[Start of Attachment]
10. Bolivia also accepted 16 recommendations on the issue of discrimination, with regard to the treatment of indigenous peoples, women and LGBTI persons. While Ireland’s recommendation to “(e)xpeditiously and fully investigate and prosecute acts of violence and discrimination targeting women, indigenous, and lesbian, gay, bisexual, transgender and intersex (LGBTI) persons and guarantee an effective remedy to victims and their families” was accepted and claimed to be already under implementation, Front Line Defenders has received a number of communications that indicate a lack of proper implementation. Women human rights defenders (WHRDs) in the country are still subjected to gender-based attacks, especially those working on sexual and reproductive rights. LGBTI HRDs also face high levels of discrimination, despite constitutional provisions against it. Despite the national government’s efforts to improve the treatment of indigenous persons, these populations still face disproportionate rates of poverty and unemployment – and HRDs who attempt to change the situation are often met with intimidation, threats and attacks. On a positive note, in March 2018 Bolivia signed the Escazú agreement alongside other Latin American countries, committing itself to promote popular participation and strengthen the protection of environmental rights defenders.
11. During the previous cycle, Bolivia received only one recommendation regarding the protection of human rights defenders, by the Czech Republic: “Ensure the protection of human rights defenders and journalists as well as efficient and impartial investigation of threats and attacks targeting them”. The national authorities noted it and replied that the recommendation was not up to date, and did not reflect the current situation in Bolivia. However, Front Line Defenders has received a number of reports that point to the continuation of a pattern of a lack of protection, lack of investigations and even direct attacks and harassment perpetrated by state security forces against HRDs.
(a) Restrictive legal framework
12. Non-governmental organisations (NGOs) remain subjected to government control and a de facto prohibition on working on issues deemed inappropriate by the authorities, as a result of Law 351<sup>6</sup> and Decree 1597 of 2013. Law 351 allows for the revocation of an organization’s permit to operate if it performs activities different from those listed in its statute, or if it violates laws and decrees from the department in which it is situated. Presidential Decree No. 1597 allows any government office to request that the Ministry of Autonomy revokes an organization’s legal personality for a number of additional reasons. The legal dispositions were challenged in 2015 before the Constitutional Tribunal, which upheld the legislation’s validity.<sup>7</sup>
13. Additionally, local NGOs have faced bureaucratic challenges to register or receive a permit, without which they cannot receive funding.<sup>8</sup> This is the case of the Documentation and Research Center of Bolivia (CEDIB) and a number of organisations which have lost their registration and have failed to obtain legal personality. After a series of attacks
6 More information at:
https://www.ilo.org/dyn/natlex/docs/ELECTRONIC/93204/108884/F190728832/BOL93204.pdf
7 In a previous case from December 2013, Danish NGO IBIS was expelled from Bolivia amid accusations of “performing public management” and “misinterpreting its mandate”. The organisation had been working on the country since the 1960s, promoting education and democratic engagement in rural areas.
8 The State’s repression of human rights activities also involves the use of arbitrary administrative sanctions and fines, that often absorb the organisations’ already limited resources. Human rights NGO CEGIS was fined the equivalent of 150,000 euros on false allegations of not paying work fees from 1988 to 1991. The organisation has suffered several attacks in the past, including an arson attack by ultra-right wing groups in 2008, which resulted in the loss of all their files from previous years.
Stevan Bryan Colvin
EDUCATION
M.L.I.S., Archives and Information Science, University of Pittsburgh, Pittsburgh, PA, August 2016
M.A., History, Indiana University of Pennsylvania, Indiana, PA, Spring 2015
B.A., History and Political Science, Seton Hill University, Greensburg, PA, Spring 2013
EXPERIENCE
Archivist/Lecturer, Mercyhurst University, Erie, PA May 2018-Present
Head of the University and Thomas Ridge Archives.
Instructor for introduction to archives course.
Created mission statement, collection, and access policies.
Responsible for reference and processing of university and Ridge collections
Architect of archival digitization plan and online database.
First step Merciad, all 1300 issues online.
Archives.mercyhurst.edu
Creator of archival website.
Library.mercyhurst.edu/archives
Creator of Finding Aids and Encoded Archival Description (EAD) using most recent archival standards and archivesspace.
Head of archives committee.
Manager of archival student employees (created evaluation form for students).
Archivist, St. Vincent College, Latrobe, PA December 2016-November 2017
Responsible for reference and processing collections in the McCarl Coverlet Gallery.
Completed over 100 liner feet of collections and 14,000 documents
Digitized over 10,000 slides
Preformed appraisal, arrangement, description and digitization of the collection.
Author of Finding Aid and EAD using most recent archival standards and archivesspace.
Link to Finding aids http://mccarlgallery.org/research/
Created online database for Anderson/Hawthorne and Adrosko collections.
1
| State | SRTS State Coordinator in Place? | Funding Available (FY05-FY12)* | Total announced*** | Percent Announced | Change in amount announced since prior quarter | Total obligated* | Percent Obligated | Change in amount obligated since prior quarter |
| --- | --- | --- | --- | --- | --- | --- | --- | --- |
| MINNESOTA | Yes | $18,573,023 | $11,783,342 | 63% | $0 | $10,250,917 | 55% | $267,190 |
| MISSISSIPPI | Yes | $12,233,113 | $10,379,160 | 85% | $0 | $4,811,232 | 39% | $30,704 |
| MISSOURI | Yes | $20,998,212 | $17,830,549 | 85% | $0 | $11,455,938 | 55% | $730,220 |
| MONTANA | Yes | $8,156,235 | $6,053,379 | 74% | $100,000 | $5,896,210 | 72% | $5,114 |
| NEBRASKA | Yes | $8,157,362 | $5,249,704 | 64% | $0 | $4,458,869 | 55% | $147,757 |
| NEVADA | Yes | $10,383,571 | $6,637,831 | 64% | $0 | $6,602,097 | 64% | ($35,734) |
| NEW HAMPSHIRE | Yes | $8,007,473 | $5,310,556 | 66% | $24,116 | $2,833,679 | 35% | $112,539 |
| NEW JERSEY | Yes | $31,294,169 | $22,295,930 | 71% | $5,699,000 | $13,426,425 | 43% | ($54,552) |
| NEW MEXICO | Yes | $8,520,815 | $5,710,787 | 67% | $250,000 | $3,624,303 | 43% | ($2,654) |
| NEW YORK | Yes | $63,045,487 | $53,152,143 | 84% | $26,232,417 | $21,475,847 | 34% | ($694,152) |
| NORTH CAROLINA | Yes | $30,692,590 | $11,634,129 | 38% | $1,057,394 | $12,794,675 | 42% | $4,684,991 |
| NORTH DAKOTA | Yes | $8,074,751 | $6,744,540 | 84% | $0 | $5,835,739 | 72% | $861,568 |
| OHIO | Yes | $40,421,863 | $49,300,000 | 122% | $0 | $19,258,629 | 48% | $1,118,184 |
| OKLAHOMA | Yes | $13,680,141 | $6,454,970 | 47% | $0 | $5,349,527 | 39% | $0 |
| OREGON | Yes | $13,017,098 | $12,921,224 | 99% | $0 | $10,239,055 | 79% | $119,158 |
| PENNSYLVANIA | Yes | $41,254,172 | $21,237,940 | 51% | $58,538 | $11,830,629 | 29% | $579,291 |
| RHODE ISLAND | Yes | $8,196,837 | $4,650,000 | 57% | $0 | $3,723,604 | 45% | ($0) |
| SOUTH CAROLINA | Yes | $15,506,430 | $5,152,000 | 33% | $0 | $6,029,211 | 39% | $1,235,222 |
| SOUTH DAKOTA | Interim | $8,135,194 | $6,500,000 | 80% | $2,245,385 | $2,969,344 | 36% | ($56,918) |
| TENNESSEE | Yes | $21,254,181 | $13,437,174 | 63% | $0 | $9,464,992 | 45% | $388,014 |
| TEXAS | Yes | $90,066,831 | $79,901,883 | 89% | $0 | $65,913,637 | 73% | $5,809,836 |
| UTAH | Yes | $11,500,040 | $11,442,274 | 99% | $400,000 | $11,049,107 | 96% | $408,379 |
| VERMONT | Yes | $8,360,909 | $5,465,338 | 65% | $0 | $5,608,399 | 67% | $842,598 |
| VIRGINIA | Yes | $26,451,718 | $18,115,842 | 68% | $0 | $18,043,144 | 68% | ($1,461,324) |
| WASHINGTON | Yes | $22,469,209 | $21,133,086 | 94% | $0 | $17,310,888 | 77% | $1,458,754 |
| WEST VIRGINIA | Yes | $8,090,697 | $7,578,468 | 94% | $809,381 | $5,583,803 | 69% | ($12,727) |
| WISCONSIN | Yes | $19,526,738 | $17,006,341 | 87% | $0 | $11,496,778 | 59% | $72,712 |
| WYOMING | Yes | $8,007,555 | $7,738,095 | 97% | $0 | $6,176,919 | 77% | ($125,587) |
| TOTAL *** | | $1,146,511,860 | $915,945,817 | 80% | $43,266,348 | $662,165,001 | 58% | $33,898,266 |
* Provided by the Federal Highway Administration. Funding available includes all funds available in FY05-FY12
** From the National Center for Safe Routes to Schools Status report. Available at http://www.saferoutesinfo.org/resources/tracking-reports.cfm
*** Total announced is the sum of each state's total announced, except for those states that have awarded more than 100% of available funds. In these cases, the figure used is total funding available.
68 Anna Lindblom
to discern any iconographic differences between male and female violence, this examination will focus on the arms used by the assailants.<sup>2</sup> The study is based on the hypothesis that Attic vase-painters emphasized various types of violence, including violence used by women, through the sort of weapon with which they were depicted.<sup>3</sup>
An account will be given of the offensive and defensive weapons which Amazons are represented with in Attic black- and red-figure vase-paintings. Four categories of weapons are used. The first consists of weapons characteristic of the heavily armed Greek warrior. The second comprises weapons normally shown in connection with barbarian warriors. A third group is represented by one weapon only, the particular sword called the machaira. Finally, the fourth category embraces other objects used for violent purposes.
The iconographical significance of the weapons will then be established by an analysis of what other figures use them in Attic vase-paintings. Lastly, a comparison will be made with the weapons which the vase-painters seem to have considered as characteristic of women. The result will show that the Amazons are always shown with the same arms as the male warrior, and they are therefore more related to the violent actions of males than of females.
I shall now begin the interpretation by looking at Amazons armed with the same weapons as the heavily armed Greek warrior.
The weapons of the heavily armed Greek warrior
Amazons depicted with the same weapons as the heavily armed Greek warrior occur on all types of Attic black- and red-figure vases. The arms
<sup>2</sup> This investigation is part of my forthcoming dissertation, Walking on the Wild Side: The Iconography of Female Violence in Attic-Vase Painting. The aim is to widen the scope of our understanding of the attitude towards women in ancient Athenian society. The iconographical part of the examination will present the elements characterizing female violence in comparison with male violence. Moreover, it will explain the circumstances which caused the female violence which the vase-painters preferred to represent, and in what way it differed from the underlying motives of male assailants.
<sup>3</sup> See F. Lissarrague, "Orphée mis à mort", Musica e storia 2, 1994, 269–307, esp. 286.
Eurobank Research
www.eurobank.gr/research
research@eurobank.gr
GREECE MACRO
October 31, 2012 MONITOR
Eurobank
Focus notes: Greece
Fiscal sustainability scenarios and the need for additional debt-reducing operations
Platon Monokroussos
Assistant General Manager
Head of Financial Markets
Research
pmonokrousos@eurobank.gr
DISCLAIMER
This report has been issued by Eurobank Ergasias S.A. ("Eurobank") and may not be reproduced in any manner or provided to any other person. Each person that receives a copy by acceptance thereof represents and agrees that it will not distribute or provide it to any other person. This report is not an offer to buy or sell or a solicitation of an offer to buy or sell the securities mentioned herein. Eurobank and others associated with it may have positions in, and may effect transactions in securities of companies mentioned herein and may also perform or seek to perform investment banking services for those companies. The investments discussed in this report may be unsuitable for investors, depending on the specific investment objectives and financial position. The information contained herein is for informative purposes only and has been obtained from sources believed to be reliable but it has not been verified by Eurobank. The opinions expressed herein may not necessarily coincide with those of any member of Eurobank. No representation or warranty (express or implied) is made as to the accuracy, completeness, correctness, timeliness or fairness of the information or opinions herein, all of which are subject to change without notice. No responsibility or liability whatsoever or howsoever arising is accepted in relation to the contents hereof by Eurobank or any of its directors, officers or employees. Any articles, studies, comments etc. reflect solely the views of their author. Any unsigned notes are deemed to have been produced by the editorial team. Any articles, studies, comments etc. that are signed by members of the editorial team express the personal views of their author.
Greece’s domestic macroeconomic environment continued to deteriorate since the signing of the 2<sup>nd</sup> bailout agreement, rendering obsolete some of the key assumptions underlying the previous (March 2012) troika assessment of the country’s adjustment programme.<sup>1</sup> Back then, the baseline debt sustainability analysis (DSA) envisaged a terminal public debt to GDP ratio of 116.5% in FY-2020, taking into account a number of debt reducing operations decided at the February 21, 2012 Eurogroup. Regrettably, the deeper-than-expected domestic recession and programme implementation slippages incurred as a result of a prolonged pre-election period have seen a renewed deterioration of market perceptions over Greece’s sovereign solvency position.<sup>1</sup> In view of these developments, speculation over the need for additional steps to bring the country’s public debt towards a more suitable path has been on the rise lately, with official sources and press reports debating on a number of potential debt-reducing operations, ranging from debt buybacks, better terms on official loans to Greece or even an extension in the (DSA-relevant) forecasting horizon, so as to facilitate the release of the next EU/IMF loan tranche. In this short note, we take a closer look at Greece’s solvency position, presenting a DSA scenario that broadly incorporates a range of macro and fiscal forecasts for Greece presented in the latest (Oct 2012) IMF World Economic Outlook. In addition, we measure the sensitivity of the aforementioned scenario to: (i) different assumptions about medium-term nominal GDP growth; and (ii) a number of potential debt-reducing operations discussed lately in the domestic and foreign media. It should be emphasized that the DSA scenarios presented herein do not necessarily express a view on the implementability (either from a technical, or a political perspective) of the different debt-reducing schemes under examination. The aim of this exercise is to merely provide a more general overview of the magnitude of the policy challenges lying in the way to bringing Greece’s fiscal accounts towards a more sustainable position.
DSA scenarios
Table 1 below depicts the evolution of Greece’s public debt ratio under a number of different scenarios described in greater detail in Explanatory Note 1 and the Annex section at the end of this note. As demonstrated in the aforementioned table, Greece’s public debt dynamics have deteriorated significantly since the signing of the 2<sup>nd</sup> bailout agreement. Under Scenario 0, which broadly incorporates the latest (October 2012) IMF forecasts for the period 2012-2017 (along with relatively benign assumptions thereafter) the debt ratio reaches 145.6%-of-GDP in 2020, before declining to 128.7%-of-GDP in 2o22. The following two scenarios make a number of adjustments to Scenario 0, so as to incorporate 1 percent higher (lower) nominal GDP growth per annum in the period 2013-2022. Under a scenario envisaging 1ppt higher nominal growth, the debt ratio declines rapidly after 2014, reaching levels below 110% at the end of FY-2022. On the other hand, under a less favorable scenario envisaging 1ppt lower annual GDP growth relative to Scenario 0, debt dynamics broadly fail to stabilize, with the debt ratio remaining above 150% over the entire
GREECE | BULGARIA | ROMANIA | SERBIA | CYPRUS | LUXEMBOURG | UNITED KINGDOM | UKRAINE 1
[End of Attachment]
Please transcribe exactly the lines above from the line that has "43% | ($2,654) |" up to and including the line that has "48% | $1,118,184 |"; no other line belongs in the answer.

### Exercise result:
| NEW MEXICO | Yes | $8,520,815 | $5,710,787 | 67% | $250,000 | $3,624,303 | 43% | ($2,654) |
| NEW YORK | Yes | $63,045,487 | $53,152,143 | 84% | $26,232,417 | $21,475,847 | 34% | ($694,152) |
| NORTH CAROLINA | Yes | $30,692,590 | $11,634,129 | 38% | $1,057,394 | $12,794,675 | 42% | $4,684,991 |
| NORTH DAKOTA | Yes | $8,074,751 | $6,744,540 | 84% | $0 | $5,835,739 | 72% | $861,568 |
| OHIO | Yes | $40,421,863 | $49,300,000 | 122% | $0 | $19,258,629 | 48% | $1,118,184 |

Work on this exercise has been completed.